Ismail, Director General of Frequency Spectrum Management and IT Equipment Standard, Ministry of ICT, Indonesia recently admitted that the speed at which 5G is being adopted in the country is not as fast as hoped. The initial target for an equitable 5G rollout in the country is 2025.
However, Ismail said that there is progress, and the biggest challenge at the moment is investment. According to him, 5G can only really take off in Indonesia when the infrastructure is ready, which requires significant investment to happen. (S&P Global notes that this is a common refrain among markets where 5G has not yet launched. The reasons typically boil down to “poor network infrastructure and late adoption of 4G”.)
Lack of a 5G business case
As it stands, Ismail noted that operators have yet to be convinced that there is a demand for 5G in Indonesia. He said there is a gap between the government’s target and what the operators are seeing on the ground.
The government’s role in this regard is to continue to educate the market, Ismail said. He added that the government has to work on setting up an ecosystem to help operators educate the market and increase the potential for 5G adoption.

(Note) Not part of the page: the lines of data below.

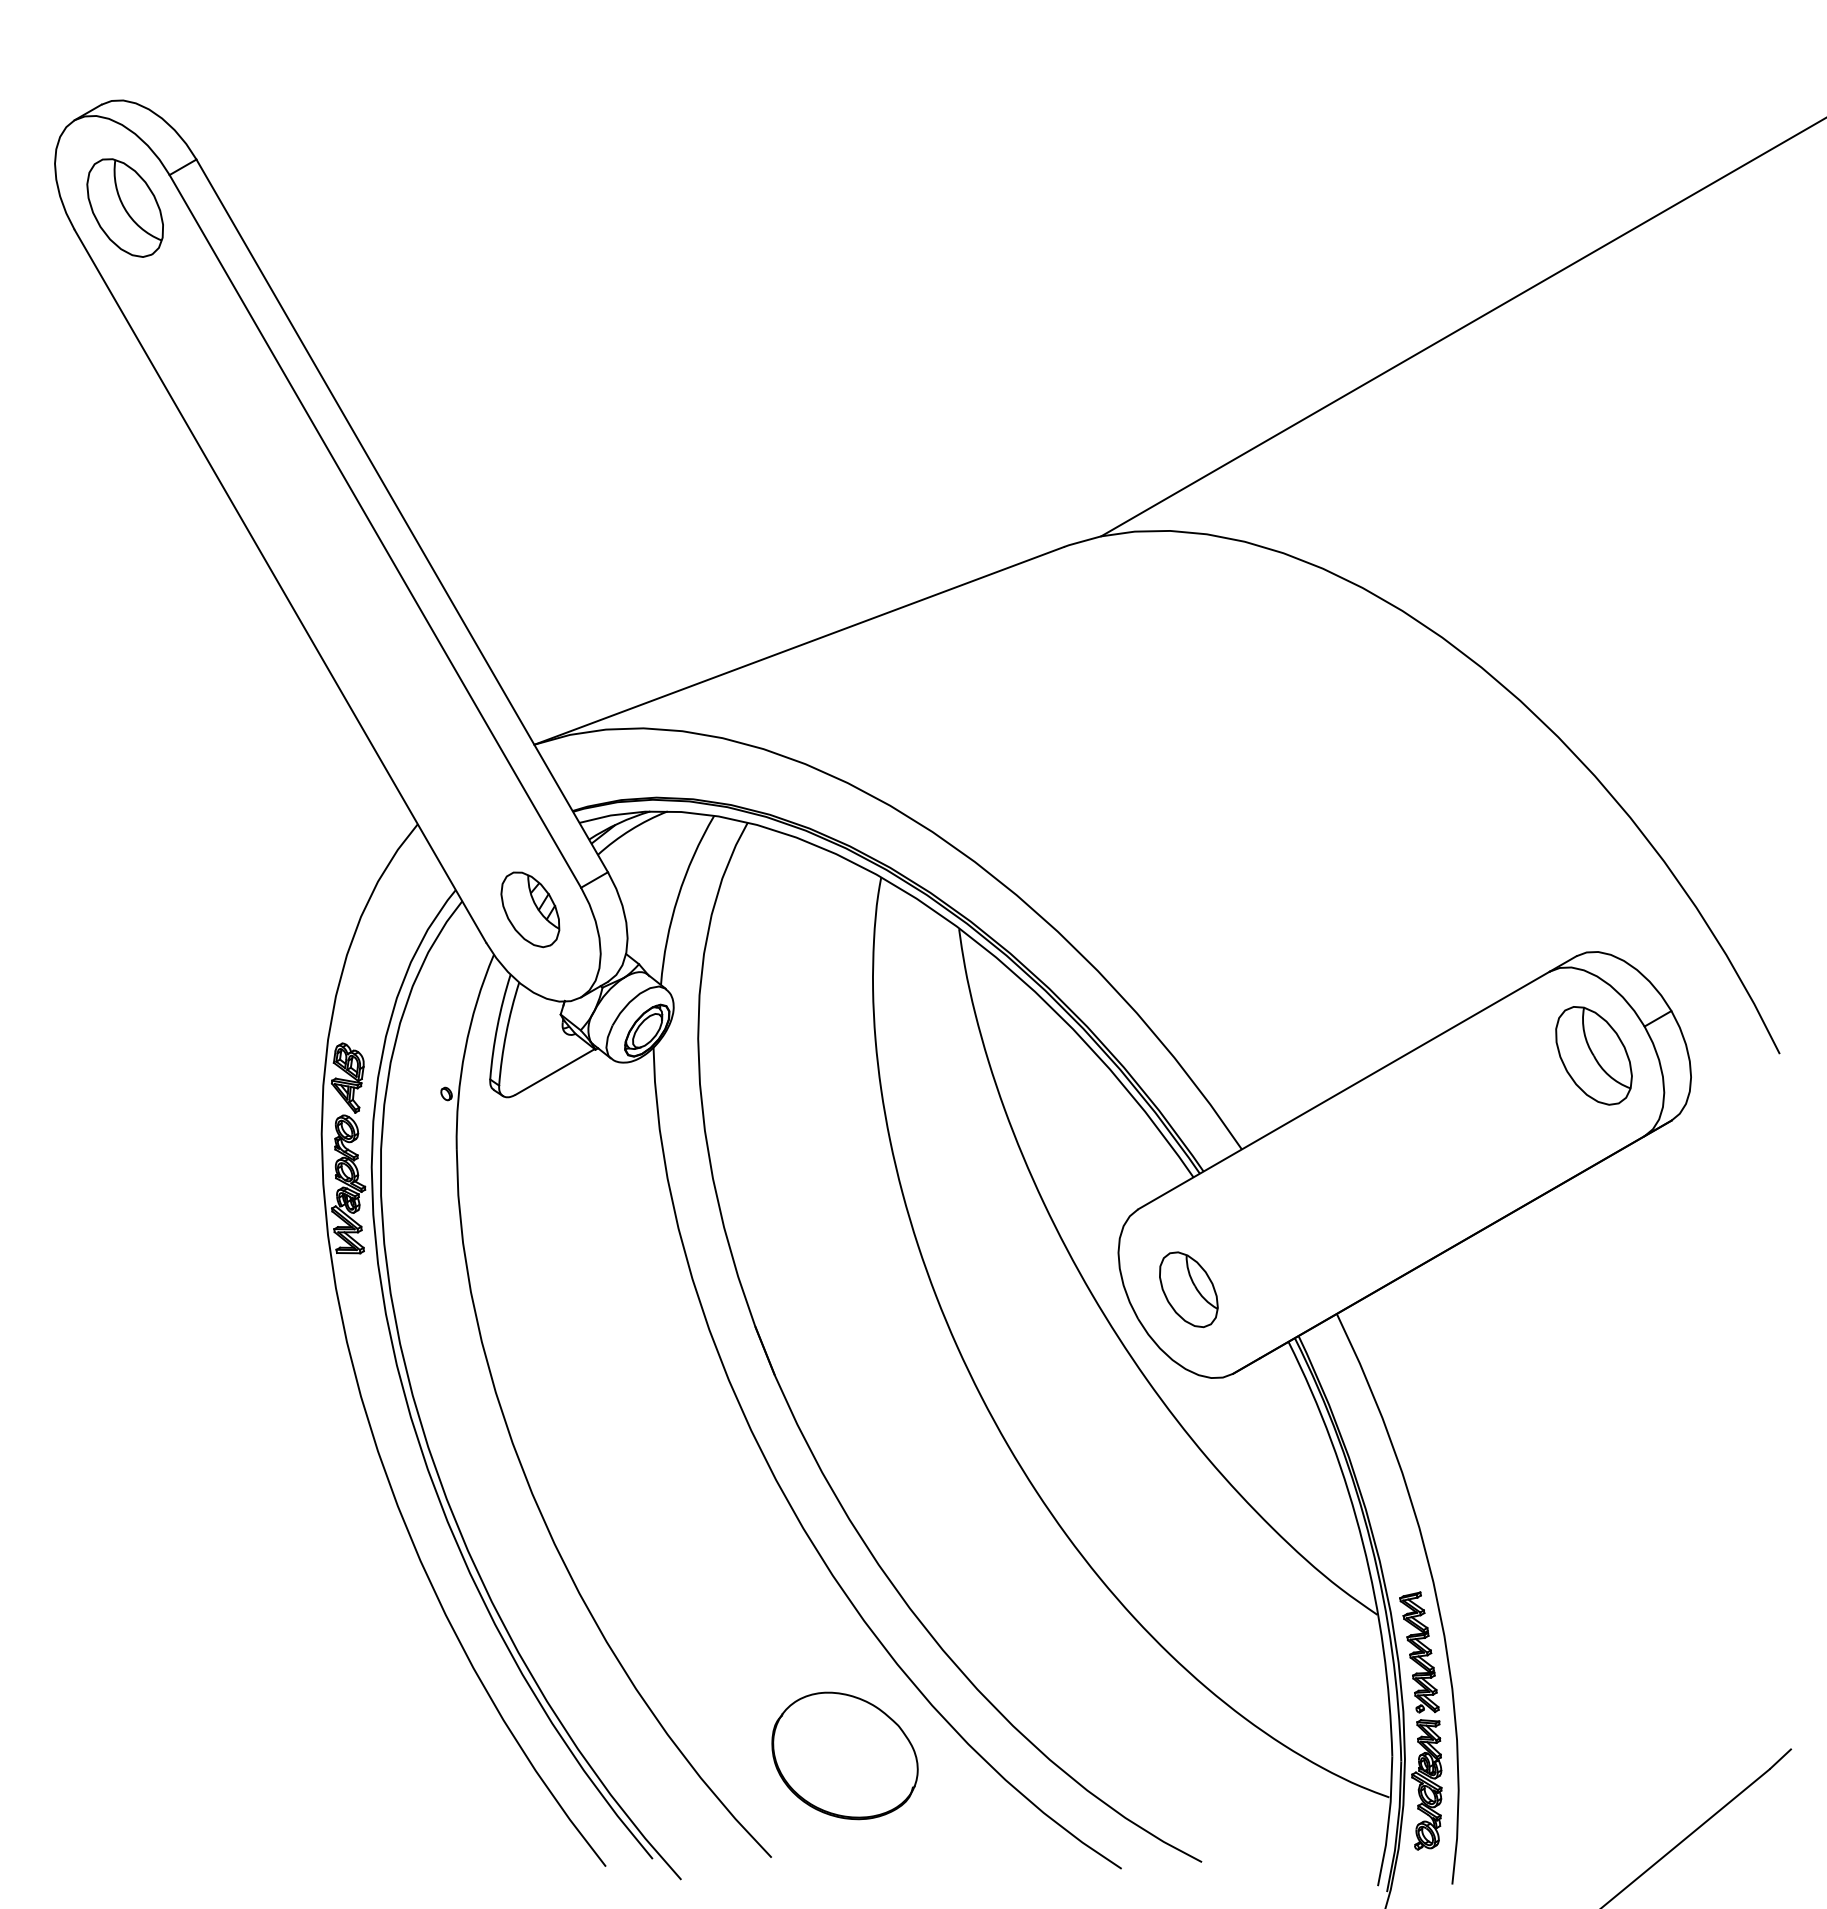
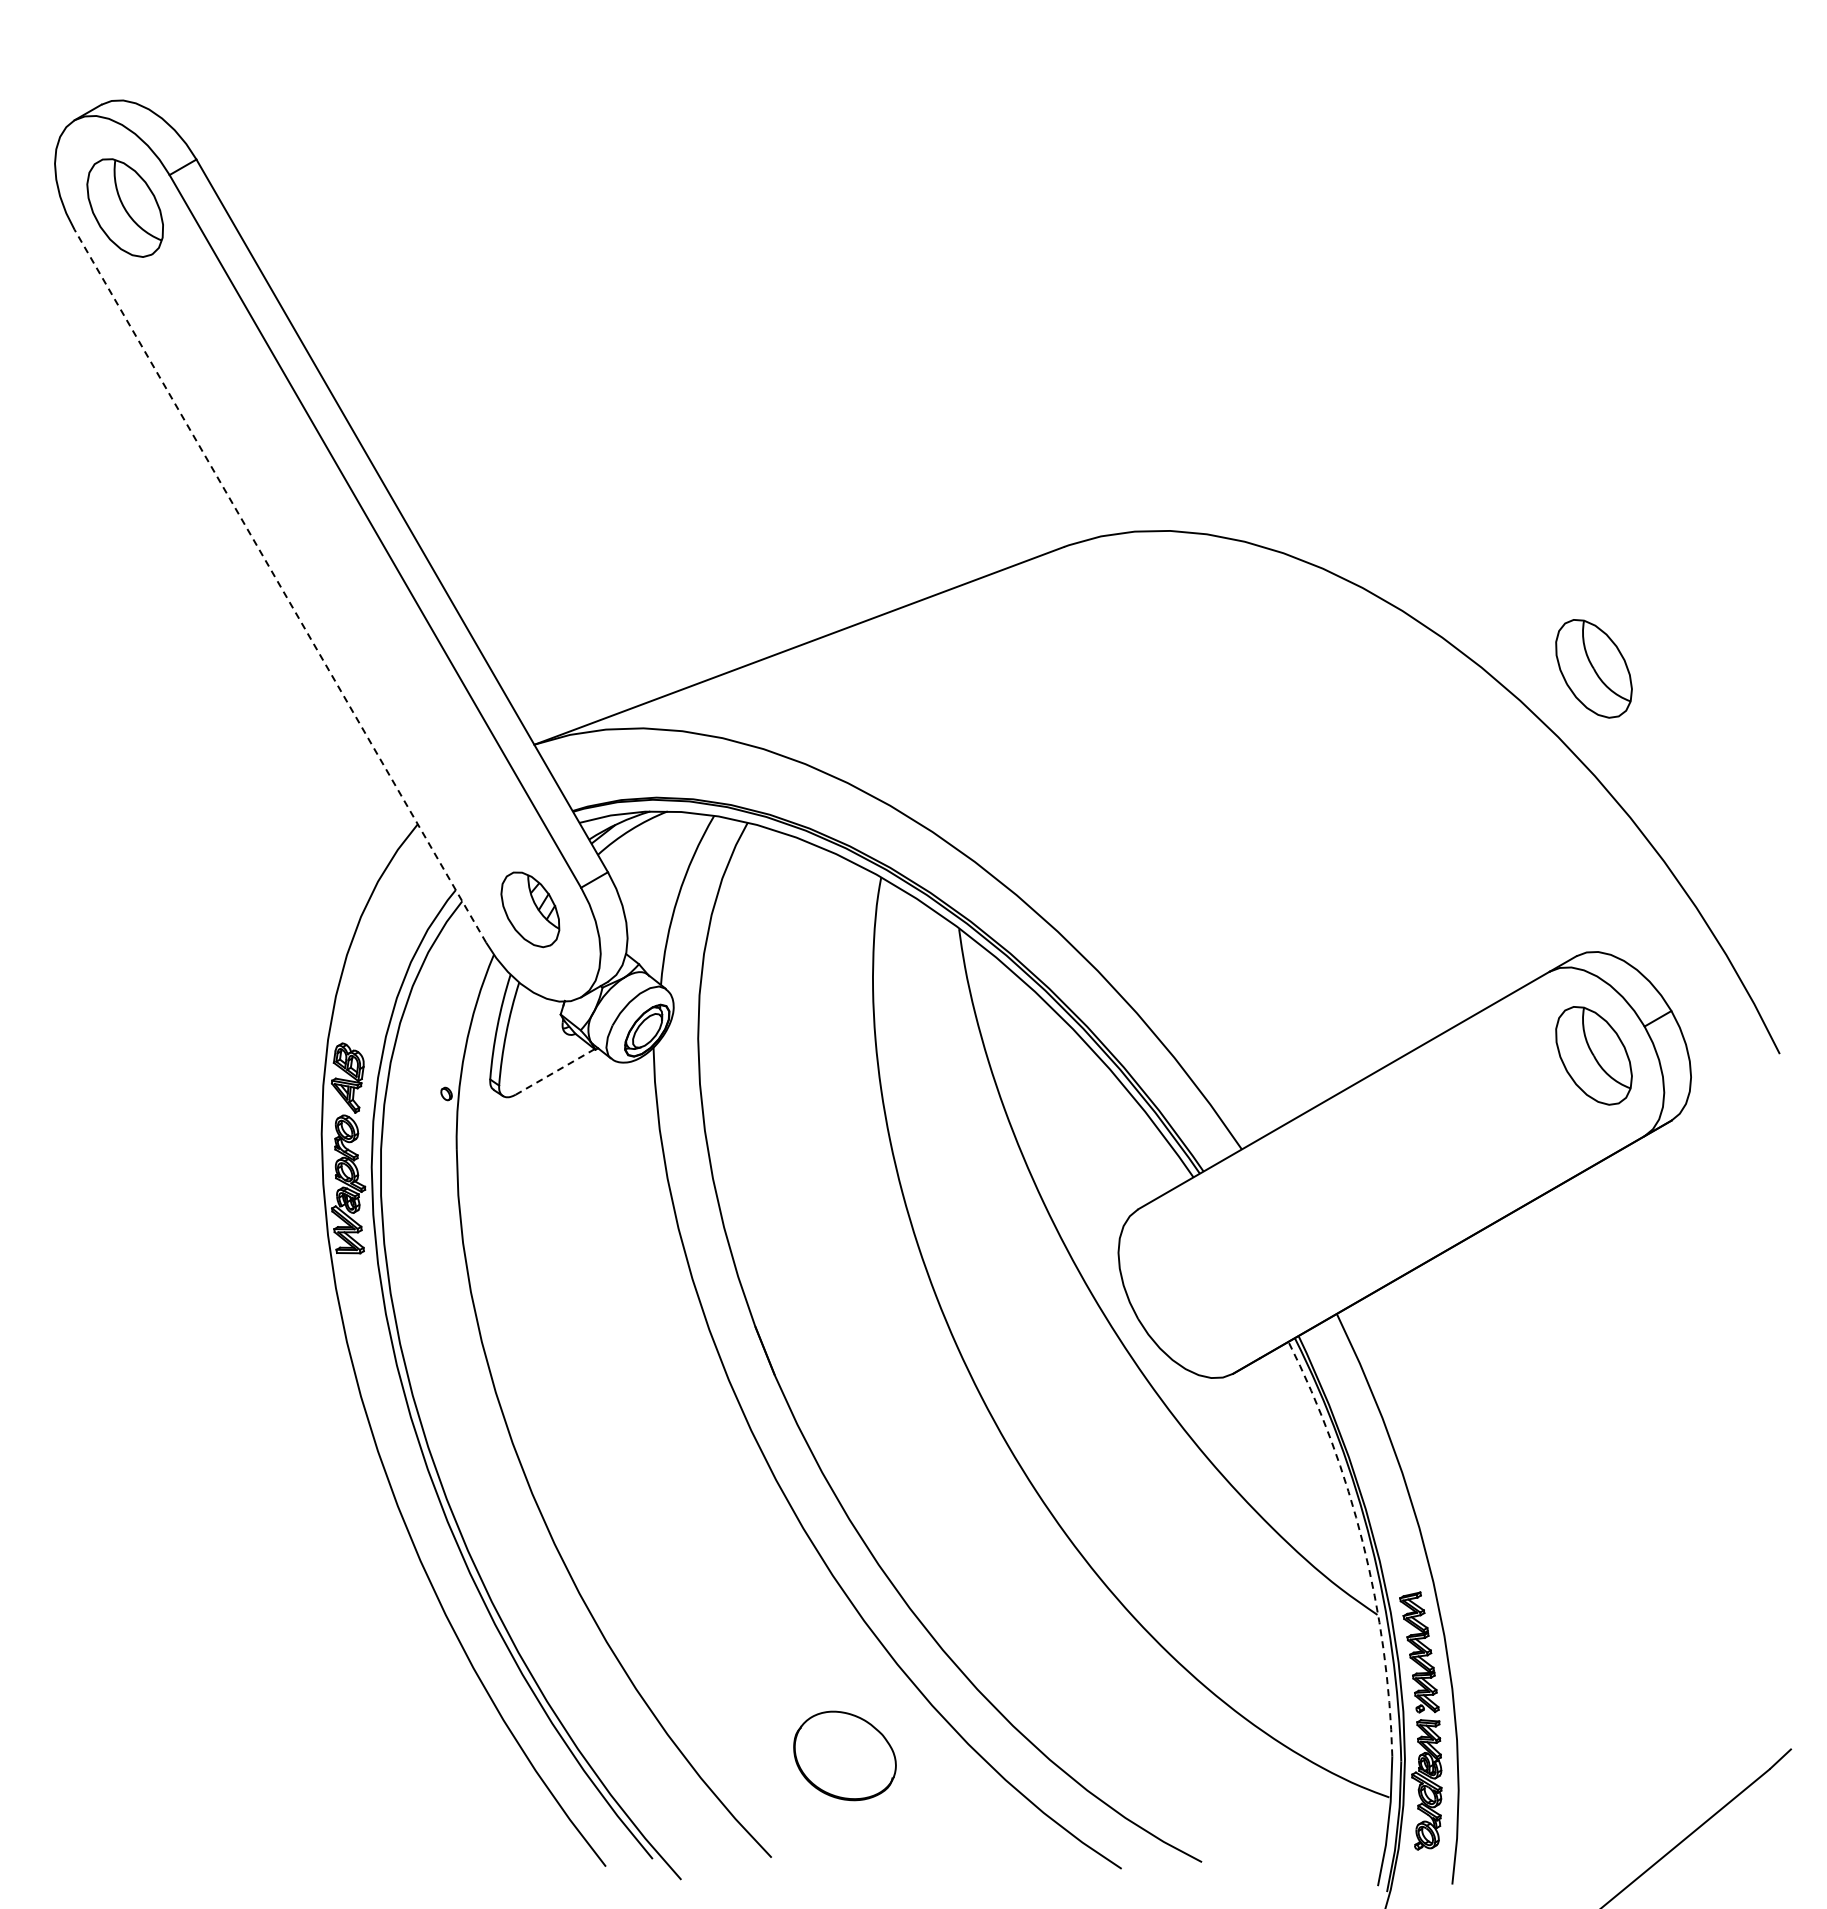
line at (1462, 327): present -> none
line at (280, 585): solid -> dashed
part at (1593, 668): none -> present
line at (555, 1071): solid -> dashed
part at (1188, 1289): present -> none
arc at (1363, 1543): solid -> dashed
part at (844, 1755) size: 148x130 px -> 104x92 px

To make this happen, there has to be a clear business case for 5G. Ismail said that the government needs to support initiatives that highlight the benefits of 5G technology. One way to do this is by developing use cases that show how 5G can be used in a productive manner. Whether this is through B2B or B2C applications, it needs to be made clear how 5G can improve people’s lives, he said.
“With the increase in 5G revenue potential, operators have the confidence to make large investments,” he added. Ismail also pointed out that Indonesia is looking at how other countries have succeeded in deploying 5G at the enterprise level, with applications in a variety of sectors.
Indonesia gets the spectrum ready
In an effort to improve the quality and coverage of its digital economy, the government has recently announced plans to auction off segments of the 2.1-GHz spectrum band. This move may help accelerate 5G adoption in the country.
Following the Ministry of Communication and Information’s near cancellation of an auction for the 2.3 GHz band last year, it is now too late for 5G in Indonesia, according to a Jakarta Post editorial.
In addition, the government has yet to tackle the underlying issue of 5G network quality and frequency adequacy in Java amid the sluggish auctions to provide wider access, according to the article.
The editorial points out that the disparity in 5G development will put Indonesia at risk of lagging further behind, in terms of telecommunications and the maturity if its digital economy.